I have a dataframe of construction titles and names arranged in a random order (but someone's name is always in the cell to the right of their title) like so:
contact_1_title contact_1_name contact_2_title contact_2_name contact_3_title contact_3_name contact_4_title contact_4_name
0 owner_architect joe other_string other_string other_string other_string other_string other_string
1 other_string other_string architect jack other_string other_string other_string other_string
2 other_string other_string other_string other_string other_string other_string self_cert_architect mary
3 other_string other_string other_string other_string owner phil other_string other_string
4 contractor sarah other_string other_string other_string other_string other_string other_string
5 other_string other_string expeditor kate other_string other_string other_string other_string
I want to pull every title with the word "architect" in it and insert it into its own, new column. I also want to pull every name in the cell immediately to the right and insert it into its own column as well. My desired output:
arch_title_col arch_name_col
0 owner_architect joe
1 architect jack
2 self_cert_architect mary
I'm at a loss as to how to go about this. I tried working with iterrtuples()

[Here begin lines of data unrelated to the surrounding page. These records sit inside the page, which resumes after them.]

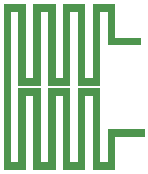
<source format=gbr>
%FSLAX66Y66*%
%MOMM*%
G01*
G04 Union1_1.Face2182_1*
%LPD*%
G36*
X-5345442Y-14703573D02*
X-5345442Y-16949867D01*
X-7232069Y-16949867D01*
X-7232069Y-14928750D01*
X-7232069Y-13269494D01*
X-7232069Y-11877685D01*
X-7232069Y-10673021D01*
X-7860944Y-10673021D01*
X-7860944Y-11787330D01*
X-7860944Y-13123672D01*
X-7860944Y-14813195D01*
X-7860944Y-16949867D01*
X-9747571Y-16949867D01*
X-9747571Y-14764109D01*
X-9747571Y-13085233D01*
X-9747571Y-11796316D01*
X-9747571Y-10804894D01*
X-9747571Y-10044145D01*
X-9118696Y-10044145D01*
X-9118696Y-10759847D01*
X-9118696Y-11679712D01*
X-9118696Y-12859510D01*
X-9118696Y-14375003D01*
X-9118696Y-16320991D01*
X-8489820Y-16320991D01*
X-8489820Y-14074035D01*
X-8489820Y-12385782D01*
X-8489820Y-11094630D01*
X-8489820Y-10044145D01*
X-7644838Y-10044145D01*
X-6603193Y-10044145D01*
X-6603193Y-11318588D01*
X-6603193Y-12737729D01*
X-6603193Y-14392512D01*
X-6603193Y-16320991D01*
X-5974318Y-16320991D01*
X-5974318Y-13884733D01*
X-5974318Y-11812957D01*
X-5974318Y-10044145D01*
X-4087691Y-10044145D01*
X-4087691Y-12212849D01*
X-4087691Y-14263930D01*
X-4087691Y-16320991D01*
X-3458816Y-16320991D01*
X-3458816Y-14773306D01*
X-3458816Y-13276026D01*
X-3458816Y-11710084D01*
X-3458816Y-10044145D01*
X-1572189Y-10044145D01*
X-1572189Y-11345815D01*
X-1572189Y-12388344D01*
X-1572189Y-13345726D01*
X-1572189Y-14279962D01*
X-1572189Y-15241782D01*
X-1572189Y-16320991D01*
X-0943313Y-16320991D01*
X-0943313Y-15212146D01*
X-0943313Y-14316066D01*
X-0943313Y-13497006D01*
X-0314438Y-13497006D01*
X-0314438Y-14125882D01*
X-0314438Y-14842562D01*
X-0314438Y-15748922D01*
X-0314438Y-16949867D01*
X-2201064Y-16949867D01*
X-2201064Y-15605010D01*
X-2201064Y-14398652D01*
X-2201064Y-13218674D01*
X-2201064Y-12003114D01*
X-2201064Y-10673021D01*
X-2829940Y-10673021D01*
X-2829940Y-12291584D01*
X-2829940Y-13802635D01*
X-2829940Y-15319948D01*
X-2829940Y-16949867D01*
X-4716567Y-16949867D01*
X-4716567Y-14864965D01*
X-4716567Y-12769159D01*
X-4716567Y-10673021D01*
X-5345442Y-10673021D01*
X-5345442Y-12607666D01*
X-5345442Y-14703573D01*
G37*
G04 Union1_1.Face2182_2*
%LPD*%
G36*
X-4087691Y-5697639D02*
X-4087691Y-7754456D01*
X-4087691Y-9842038D01*
X-5974318Y-9842038D01*
X-5974318Y-8105105D01*
X-5974318Y-6078395D01*
X-5974318Y-3565191D01*
X-6603193Y-3565191D01*
X-6603193Y-5493671D01*
X-6603193Y-7148454D01*
X-6603193Y-8567595D01*
X-6603193Y-9842038D01*
X-7644838Y-9842038D01*
X-8489820Y-9842038D01*
X-8489820Y-8791552D01*
X-8489820Y-7500401D01*
X-8489820Y-5812148D01*
X-8489820Y-3565191D01*
X-9118696Y-3565191D01*
X-9118696Y-5511180D01*
X-9118696Y-7026673D01*
X-9118696Y-8206471D01*
X-9118696Y-9126335D01*
X-9118696Y-9842038D01*
X-9747571Y-9842038D01*
X-9747571Y-9081288D01*
X-9747571Y-8089867D01*
X-9747571Y-6800949D01*
X-9747571Y-5122074D01*
X-9747571Y-2936316D01*
X-7860944Y-2936316D01*
X-7860944Y-5072988D01*
X-7860944Y-6762511D01*
X-7860944Y-8098853D01*
X-7860944Y-9213162D01*
X-7232069Y-9213162D01*
X-7232069Y-8005533D01*
X-7232069Y-6609176D01*
X-7232069Y-4946807D01*
X-7232069Y-2936316D01*
X-5345442Y-2936316D01*
X-5345442Y-5239330D01*
X-5345442Y-7346435D01*
X-5345442Y-9213162D01*
X-4716567Y-9213162D01*
X-4716567Y-7213977D01*
X-4716567Y-5132707D01*
X-4716567Y-2936316D01*
X-2829940Y-2936316D01*
X-2829940Y-4595718D01*
X-2829940Y-6061609D01*
X-2829940Y-7523805D01*
X-2829940Y-9213162D01*
X-2201064Y-9213162D01*
X-2201064Y-7518238D01*
X-2201064Y-6077153D01*
X-2201064Y-4631838D01*
X-2201064Y-2936316D01*
X-0314438Y-2936316D01*
X-0314438Y-4560381D01*
X-0314438Y-5760301D01*
X-0943313Y-5760301D01*
X-0943313Y-4798933D01*
X-0943313Y-3565191D01*
X-1572189Y-3565191D01*
X-1572189Y-4872409D01*
X-1572189Y-5975109D01*
X-1572189Y-7064317D01*
X-1572189Y-8339724D01*
X-1572189Y-9842038D01*
X-3458816Y-9842038D01*
X-3458816Y-8191373D01*
X-3458816Y-6670764D01*
X-3458816Y-5164979D01*
X-3458816Y-3565191D01*
X-4087691Y-3565191D01*
X-4087691Y-5697639D01*
G37*
G04 Union1_1.Face2_2*
%LPD*%
G36*
X-0314438Y-5760301D02*
X0649191Y-5760301D01*
X1886627Y-5760301D01*
X1886627Y-6389177D01*
X0649250Y-6389177D01*
X-0314438Y-6389177D01*
X-0314438Y-5760301D01*
G37*
G04 Union1_1.Face2_3*
%LPD*%
G36*
X0644722Y-14125882D02*
X0104813Y-14125882D01*
X0104813Y-13497006D01*
X0644729Y-13497006D01*
X1330288Y-13497006D01*
X2201064Y-13497006D01*
X2201064Y-14125882D01*
X1330203Y-14125882D01*
X0644722Y-14125882D01*
G37*
G04 Union1_1.Face4194*
%LPD*%
G36*
X-0943313Y-5760301D02*
X-0314438Y-5760301D01*
X-0314438Y-6389177D01*
X-0943313Y-6389177D01*
X-0943313Y-5760301D01*
G37*
G04 Union1_1.Face2_4*
%LPD*%
G36*
X0000000Y-13497006D02*
X0000000Y-14125882D01*
X-0314438Y-14125882D01*
X-0314438Y-13497006D01*
X0000000Y-13497006D01*
G37*
G04 Union1_1.Face2_1*
%LPD*%
G36*
X-9118696Y-10044145D02*
X-9747571Y-10044145D01*
X-9747571Y-9842038D01*
X-9118696Y-9842038D01*
X-9118696Y-10044145D01*
G37*
G04 Union1_1.Face4261*
%LPD*%
G36*
X0000000Y-14125882D02*
X0000000Y-13497006D01*
X0104813Y-13497006D01*
X0104813Y-14125882D01*
X0000000Y-14125882D01*
G37*
M02*

</source>
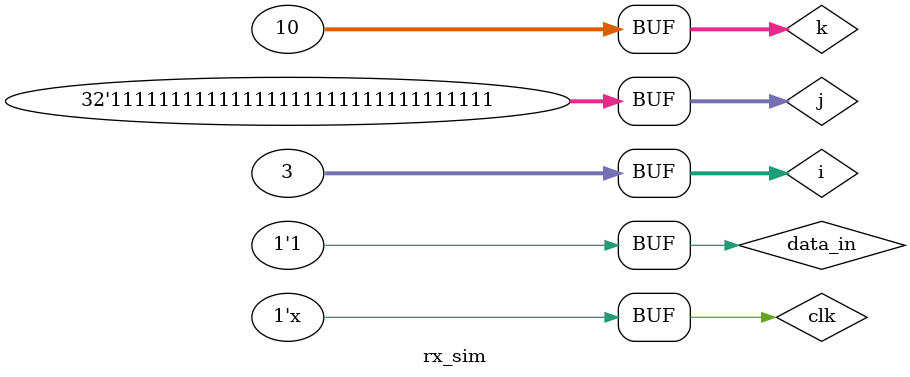
<source format=v>
`timescale 1ns / 1ps
module rx_sim(  );

parameter clock_per_bit=104170*2;// number of clock cycles your hardware can afford per bit
parameter data_size=10;//data size with the noises 
parameter data_freq=16;//stats. freq i.e no of data
parameter data_times=3;
reg clk,data_in;//clocks and the reciever pin
wire  out_tx;
//data to send
//add more data and change data_size and data_freq(data size can be adjusted in the function at the end of program
localparam [7:0]T=8'b01010100;//
localparam [7:0]h=8'b01101000;//
localparam [7:0]e=8'b01100101;//
localparam [7:0]s=8'b00100000;//
localparam [7:0]a=8'b01100001;//
localparam [7:0]r=8'b01110010;//
localparam [7:0]t=8'b01110100 ;//
localparam [7:0]o=8'b01101111;//
localparam [7:0]f=8'b01100110;//
localparam [7:0]c=8'b01100011;//
localparam [7:0]d=8'b01100100;//
localparam [7:0]F=8'b00101110;//

//the function utilizes to create data array with bit conct.
localparam [data_size*data_freq-1:0]data={data_uart(T),data_uart(h),data_uart(e),data_uart(s),data_uart(a),data_uart(r),data_uart(t),data_uart(s),data_uart(o),data_uart(f),data_uart(s),data_uart(c),data_uart(o),data_uart(d),data_uart(e),data_uart(F)};

//wire data_state;
main uut1(
    clk,//clock of fpga
    data_in,// the reciver pin in fpga
    //data_state,
    out_tx // the data obtained
    //data_state
    );
integer i=0,j=0,k=0;//gen varialbes

//begins
initial begin
clk=0;
    for(i=0;i<data_times;i=i+1)
    begin
    for (j=data_freq-1; j>=0; j=j-1)
    begin
    for (k=0; k<data_size; k=k+1)
       begin
        data_in=data[j*data_size+k];
        #clock_per_bit;
       end
    end
    end

end
//runs clock
always 
#10 clk =  ! clk; //oscillate clock betn 0 and 1 every 10 clock cycles i.e 10 ns
//function that inputs data and surround with noises and data send iniater
//mirror image
function [data_size-1:0] data_uart;
    input[7:0] val;
begin
    data_uart={1'b1,val,1'b0};//returns concat.. data
end
endfunction
endmodule

</source>
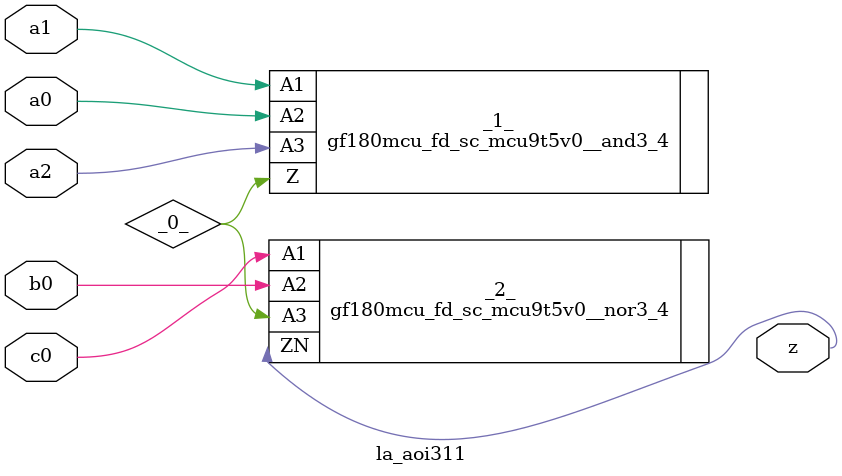
<source format=v>

/* Generated by Yosys 0.44 (git sha1 80ba43d26, g++ 11.4.0-1ubuntu1~22.04 -fPIC -O3) */

(* top =  1  *)
(* src = "generated" *)
(* keep_hierarchy *)
module la_aoi311 (
    a0,
    a1,
    a2,
    b0,
    c0,
    z
);
  wire _0_;
  (* src = "generated" *)
  input a0;
  wire a0;
  (* src = "generated" *)
  input a1;
  wire a1;
  (* src = "generated" *)
  input a2;
  wire a2;
  (* src = "generated" *)
  input b0;
  wire b0;
  (* src = "generated" *)
  input c0;
  wire c0;
  (* src = "generated" *)
  output z;
  wire z;
  gf180mcu_fd_sc_mcu9t5v0__and3_4 _1_ (
      .A1(a1),
      .A2(a0),
      .A3(a2),
      .Z (_0_)
  );
  gf180mcu_fd_sc_mcu9t5v0__nor3_4 _2_ (
      .A1(c0),
      .A2(b0),
      .A3(_0_),
      .ZN(z)
  );
endmodule

</source>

but I didn't get very far.
CodePudding user response:
What you need is pd.wide_to_long, but I couldn't get the syntax right for how your columns are formatted. So here it is manually:
title = pd.concat([df[col] for col in df.filter(like='title')], axis=0)
name = pd.concat([df[col] for col in df.filter(like='name')], axis=0)
df = pd.concat([title, name], axis=1)
df.columns = ['title', 'name']
Now that we have things in a good format, it's a simple check:
out = df[df.title.str.contains('architect')]
print(out)
Output:
title name
0 owner_architect joe
1 architect jack
2 self_cert_architect mary
I promise you that 99% of the time, iter...
is not what you want, and there is a far better panda's specific way to do whatever you want to do.